───── Vorliegender Text

Wie können wir richtig leben – und gut? Zu einer Beschreibung aktueller Apokalypse. Von Rupert Neudeck

Ein Buch, das auf seine Art der Naomi Klein und ihrem richtungweisenden Buch Konkurrenz machen könnte, wenn der Verlag eine ähnliche großkotzige Werbekampagne führen würde. John Urry hat das alles aufgelistet, was an Größenwahn in dieser Welt mit Geld, mit Steuervermeidung, mit Offshoreinseln, mit Geo Engeneering zutage tritt. Grenzenloser Profit heißt eben auch größerer Profit. Die alten bewährten Strukturen von heimatlichen Gefilden, in denen man das aß, was der Boden in der Heimat hergab und sich wohlfühlte, wo man nicht andauernd zu den Ferieninseln Europas fliegen musste, um dann erschöpft von den Fluganstrengungen wieder an seine Arbeit zu gehen.

Das Buch ist der Anti-Naomi Klein nicht im Sinne von Gegen sondern von Ergänzung. Wer es kürzer haben will, genauso spannend, aber eingezäunt in kürzere und schneller zu lesende Kapitel – wird zu diesem Buch greifen können. Das ganze Buch dreht sich um Offshoring, ein Begriff, den man kaum definieren kann, denn er steckt auf Grund der konstitutiven Geheimhaltung in allem drin, was auch ohne physische Gebäude und Territorien stattfinden kann. Das Konstituierende sind die Geheimnisse und das Prinzip der Geheimhaltung.

Das Buch geht aus von einer neuen Kampfansage, die selbstbewusst und ohne Zögern und damit fast sympathisch der Multimilliardär Warren Buffet gegeben hatte: Ja, sagte er, es gäbe einen Klassenkampf, „natürlich, und meine Klasse, die Reichen, die ihn führen, gewinnen ihn gerade.“ Zack, dass sitzt im Kopf aller Linken und Ökosozialisten und lässt sie nicht mehr schlafen. Aber gut wäre es, das mal zu analysieren, denn wahrscheinlich hat er ja Recht. Offshore Ableger besitzen ganz viele der großen börsennotierten Unternehmen. Wobei sich das Buch an diese kardinale Grundfrage, weshalb es diese Börsen überhaupt geben muss, die wir allabendlich imaginär oder wirklich in den Nachrichten sehen, die ich mir immer ansehe, als würde das Fernsehen eine Kuh mit drei Köpfen zeigen: ein Naturwunder.

──────────

Aufgabe 1. Gib aus der Buchbesprechung den Abschnitt von „Ein Buch, das“ bis „Arbeit zu gehen.“ wortgetreu wieder.

───── Vorliegende Einträge

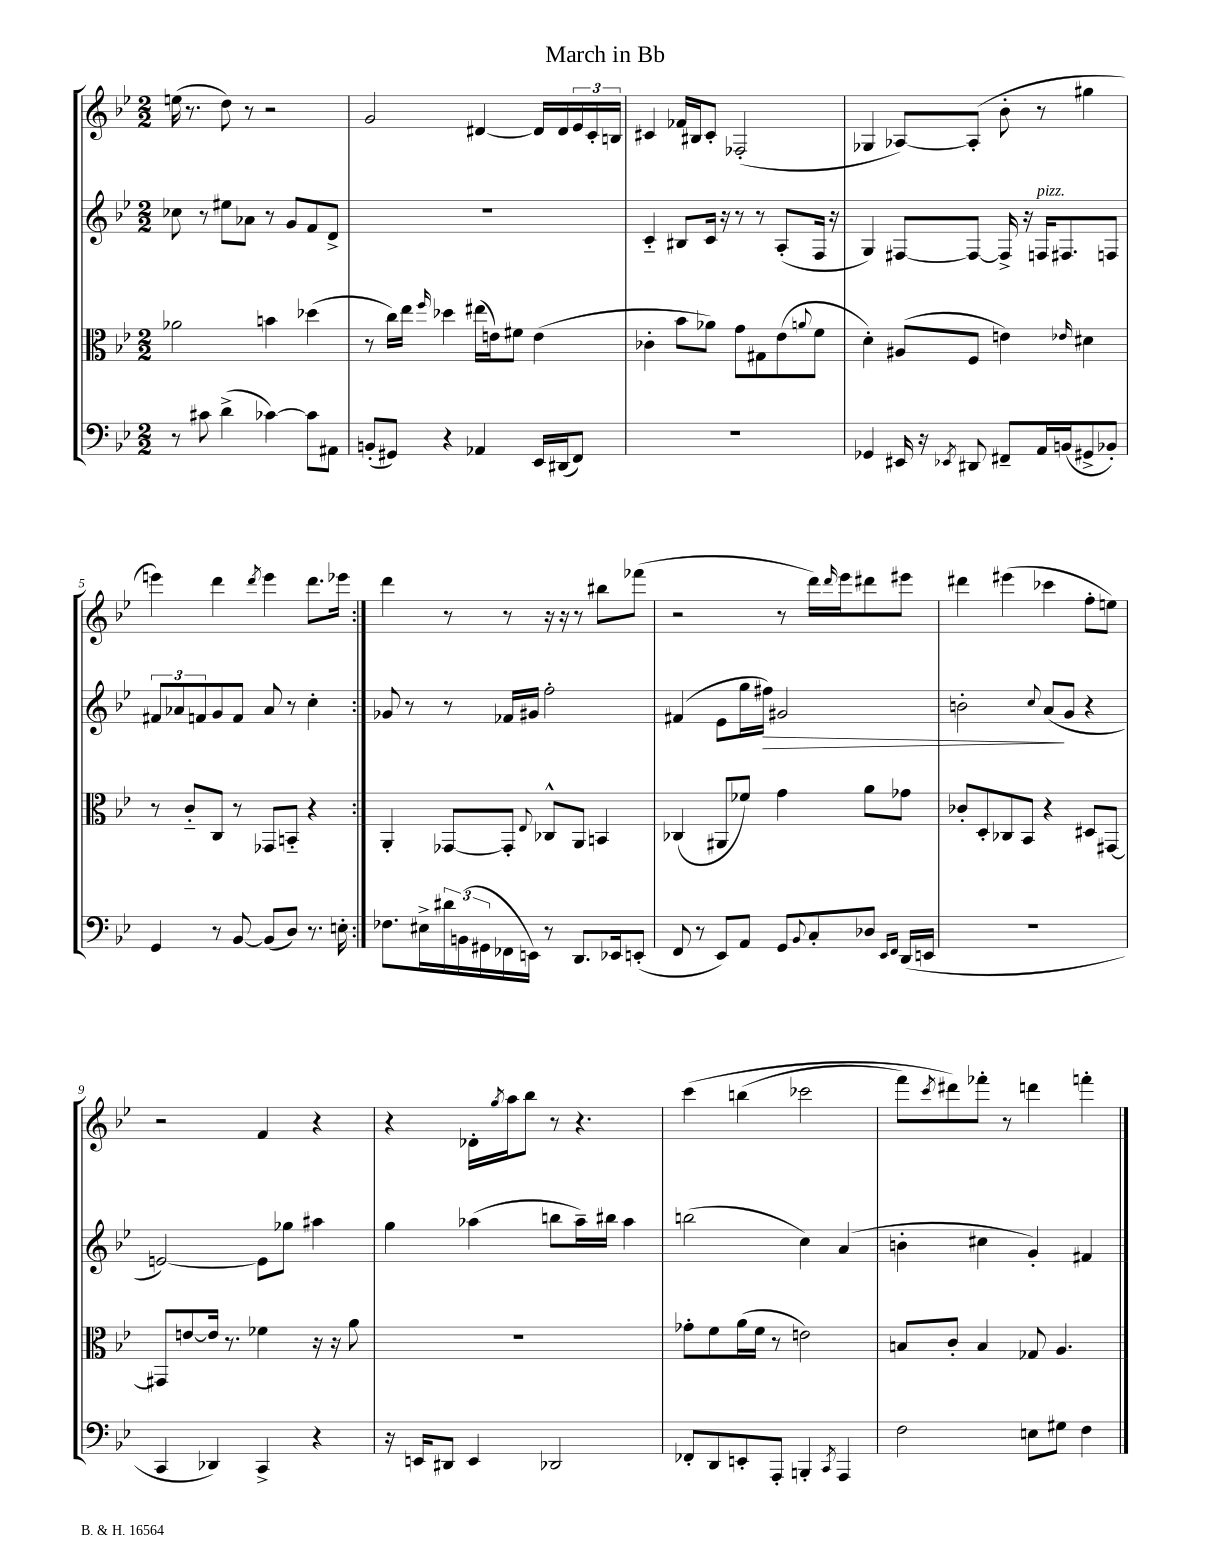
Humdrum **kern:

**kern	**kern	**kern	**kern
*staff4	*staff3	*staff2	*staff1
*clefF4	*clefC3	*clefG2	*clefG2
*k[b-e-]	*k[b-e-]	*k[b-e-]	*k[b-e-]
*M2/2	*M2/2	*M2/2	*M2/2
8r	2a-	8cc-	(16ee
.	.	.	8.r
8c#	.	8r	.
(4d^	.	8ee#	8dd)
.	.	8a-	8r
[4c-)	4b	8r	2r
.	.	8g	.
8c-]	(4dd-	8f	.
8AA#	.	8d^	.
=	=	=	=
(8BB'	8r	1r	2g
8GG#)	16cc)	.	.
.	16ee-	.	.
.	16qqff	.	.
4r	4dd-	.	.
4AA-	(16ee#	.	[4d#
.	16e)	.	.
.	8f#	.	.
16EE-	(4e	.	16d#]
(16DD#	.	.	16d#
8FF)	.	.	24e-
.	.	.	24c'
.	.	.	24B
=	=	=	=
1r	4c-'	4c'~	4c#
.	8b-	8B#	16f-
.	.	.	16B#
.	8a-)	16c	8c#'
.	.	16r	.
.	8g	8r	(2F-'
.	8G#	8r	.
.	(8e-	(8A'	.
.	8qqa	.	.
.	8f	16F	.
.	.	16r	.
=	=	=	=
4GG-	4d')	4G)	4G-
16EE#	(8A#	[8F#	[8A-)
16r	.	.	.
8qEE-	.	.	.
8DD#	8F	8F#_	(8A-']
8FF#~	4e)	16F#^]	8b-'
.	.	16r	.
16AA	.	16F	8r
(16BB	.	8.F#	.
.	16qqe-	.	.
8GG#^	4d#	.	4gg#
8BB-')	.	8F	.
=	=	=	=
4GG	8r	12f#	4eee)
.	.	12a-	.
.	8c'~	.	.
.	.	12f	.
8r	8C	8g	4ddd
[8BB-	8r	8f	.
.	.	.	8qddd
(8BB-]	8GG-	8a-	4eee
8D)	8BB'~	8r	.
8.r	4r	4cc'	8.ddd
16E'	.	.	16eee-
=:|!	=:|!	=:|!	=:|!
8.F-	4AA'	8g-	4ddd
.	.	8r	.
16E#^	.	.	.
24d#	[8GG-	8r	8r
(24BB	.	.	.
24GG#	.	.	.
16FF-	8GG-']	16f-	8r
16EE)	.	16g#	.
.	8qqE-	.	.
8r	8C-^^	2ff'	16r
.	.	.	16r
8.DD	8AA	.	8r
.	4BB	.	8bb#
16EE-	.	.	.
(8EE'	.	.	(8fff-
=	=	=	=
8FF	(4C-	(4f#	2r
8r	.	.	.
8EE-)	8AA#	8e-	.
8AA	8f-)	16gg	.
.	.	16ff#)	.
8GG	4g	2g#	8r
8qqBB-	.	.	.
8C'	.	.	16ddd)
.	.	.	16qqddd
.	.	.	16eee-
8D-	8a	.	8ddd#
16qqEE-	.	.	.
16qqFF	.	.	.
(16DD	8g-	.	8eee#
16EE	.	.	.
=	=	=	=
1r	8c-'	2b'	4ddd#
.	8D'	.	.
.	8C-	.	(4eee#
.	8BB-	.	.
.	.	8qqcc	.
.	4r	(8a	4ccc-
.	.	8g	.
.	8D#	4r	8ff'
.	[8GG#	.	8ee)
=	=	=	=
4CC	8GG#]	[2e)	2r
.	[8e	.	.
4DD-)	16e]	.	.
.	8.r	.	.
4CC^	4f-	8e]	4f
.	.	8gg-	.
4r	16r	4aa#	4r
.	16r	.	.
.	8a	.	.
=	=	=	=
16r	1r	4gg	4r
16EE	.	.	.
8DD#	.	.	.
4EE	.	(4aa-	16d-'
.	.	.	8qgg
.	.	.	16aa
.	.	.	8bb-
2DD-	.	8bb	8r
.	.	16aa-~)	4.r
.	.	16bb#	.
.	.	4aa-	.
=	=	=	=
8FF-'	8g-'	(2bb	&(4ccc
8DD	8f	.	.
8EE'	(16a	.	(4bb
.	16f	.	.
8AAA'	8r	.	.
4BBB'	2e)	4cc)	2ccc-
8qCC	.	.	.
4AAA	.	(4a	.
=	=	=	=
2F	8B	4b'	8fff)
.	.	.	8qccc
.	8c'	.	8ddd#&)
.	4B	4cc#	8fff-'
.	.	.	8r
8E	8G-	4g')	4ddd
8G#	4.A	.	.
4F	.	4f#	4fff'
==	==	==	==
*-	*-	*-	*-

──────────

Aufgabe 2. Schreib alle Einträge oben Zeile für Zeile genau ab und lass dabei die Bilder weg.

Antwort 1.
Ein Buch, das auf seine Art der Naomi Klein und ihrem richtungweisenden Buch Konkurrenz machen könnte, wenn der Verlag eine ähnliche großkotzige Werbekampagne führen würde. John Urry hat das alles aufgelistet, was an Größenwahn in dieser Welt mit Geld, mit Steuervermeidung, mit Offshoreinseln, mit Geo Engeneering zutage tritt. Grenzenloser Profit heißt eben auch größerer Profit. Die alten bewährten Strukturen von heimatlichen Gefilden, in denen man das aß, was der Boden in der Heimat hergab und sich wohlfühlte, wo man nicht andauernd zu den Ferieninseln Europas fliegen musste, um dann erschöpft von den Fluganstrengungen wieder an seine Arbeit zu gehen.

Antwort 2.
Humdrum **kern:

**kern	**kern	**kern	**kern
*staff4	*staff3	*staff2	*staff1
*clefF4	*clefC3	*clefG2	*clefG2
*k[b-e-]	*k[b-e-]	*k[b-e-]	*k[b-e-]
*M2/2	*M2/2	*M2/2	*M2/2
8r	2a-	8cc-	(16ee
.	.	.	8.r
8c#	.	8r	.
(4d^	.	8ee#	8dd)
.	.	8a-	8r
[4c-)	4b	8r	2r
.	.	8g	.
8c-]	(4dd-	8f	.
8AA#	.	8d^	.
=	=	=	=
(8BB'	8r	1r	2g
8GG#)	16cc)	.	.
.	16ee-	.	.
.	16qqff	.	.
4r	4dd-	.	.
4AA-	(16ee#	.	[4d#
.	16e)	.	.
.	8f#	.	.
16EE-	(4e	.	16d#]
(16DD#	.	.	16d#
8FF)	.	.	24e-
.	.	.	24c'
.	.	.	24B
=	=	=	=
1r	4c-'	4c'~	4c#
.	8b-	8B#	16f-
.	.	.	16B#
.	8a-)	16c	8c#'
.	.	16r	.
.	8g	8r	(2F-'
.	8G#	8r	.
.	(8e-	(8A'	.
.	8qqa	.	.
.	8f	16F	.
.	.	16r	.
=	=	=	=
4GG-	4d')	4G)	4G-
16EE#	(8A#	[8F#	[8A-)
16r	.	.	.
8qEE-	.	.	.
8DD#	8F	8F#_	(8A-']
8FF#~	4e)	16F#^]	8b-'
.	.	16r	.
16AA	.	16F	8r
(16BB	.	8.F#	.
.	16qqe-	.	.
8GG#^	4d#	.	4gg#
8BB-')	.	8F	.
=	=	=	=
4GG	8r	12f#	4eee)
.	.	12a-	.
.	8c'~	.	.
.	.	12f	.
8r	8C	8g	4ddd
[8BB-	8r	8f	.
.	.	.	8qddd
(8BB-]	8GG-	8a-	4eee
8D)	8BB'~	8r	.
8.r	4r	4cc'	8.ddd
16E'	.	.	16eee-
=:|!	=:|!	=:|!	=:|!
8.F-	4AA'	8g-	4ddd
.	.	8r	.
16E#^	.	.	.
24d#	[8GG-	8r	8r
(24BB	.	.	.
24GG#	.	.	.
16FF-	8GG-']	16f-	8r
16EE)	.	16g#	.
.	8qqE-	.	.
8r	8C-^^	2ff'	16r
.	.	.	16r
8.DD	8AA	.	8r
.	4BB	.	8bb#
16EE-	.	.	.
(8EE'	.	.	(8fff-
=	=	=	=
8FF	(4C-	(4f#	2r
8r	.	.	.
8EE-)	8AA#	8e-	.
8AA	8f-)	16gg	.
.	.	16ff#)	.
8GG	4g	2g#	8r
8qqBB-	.	.	.
8C'	.	.	16ddd)
.	.	.	16qqddd
.	.	.	16eee-
8D-	8a	.	8ddd#
16qqEE-	.	.	.
16qqFF	.	.	.
(16DD	8g-	.	8eee#
16EE	.	.	.
=	=	=	=
1r	8c-'	2b'	4ddd#
.	8D'	.	.
.	8C-	.	(4eee#
.	8BB-	.	.
.	.	8qqcc	.
.	4r	(8a	4ccc-
.	.	8g	.
.	8D#	4r	8ff'
.	[8GG#	.	8ee)
=	=	=	=
4CC	8GG#]	[2e)	2r
.	[8e	.	.
4DD-)	16e]	.	.
.	8.r	.	.
4CC^	4f-	8e]	4f
.	.	8gg-	.
4r	16r	4aa#	4r
.	16r	.	.
.	8a	.	.
=	=	=	=
16r	1r	4gg	4r
16EE	.	.	.
8DD#	.	.	.
4EE	.	(4aa-	16d-'
.	.	.	8qgg
.	.	.	16aa
.	.	.	8bb-
2DD-	.	8bb	8r
.	.	16aa-~)	4.r
.	.	16bb#	.
.	.	4aa-	.
=	=	=	=
8FF-'	8g-'	(2bb	&(4ccc
8DD	8f	.	.
8EE'	(16a	.	(4bb
.	16f	.	.
8AAA'	8r	.	.
4BBB'	2e)	4cc)	2ccc-
8qCC	.	.	.
4AAA	.	(4a	.
=	=	=	=
2F	8B	4b'	8fff)
.	.	.	8qccc
.	8c'	.	8ddd#&)
.	4B	4cc#	8fff-'
.	.	.	8r
8E	8G-	4g')	4ddd
8G#	4.A	.	.
4F	.	4f#	4fff'
==	==	==	==
*-	*-	*-	*-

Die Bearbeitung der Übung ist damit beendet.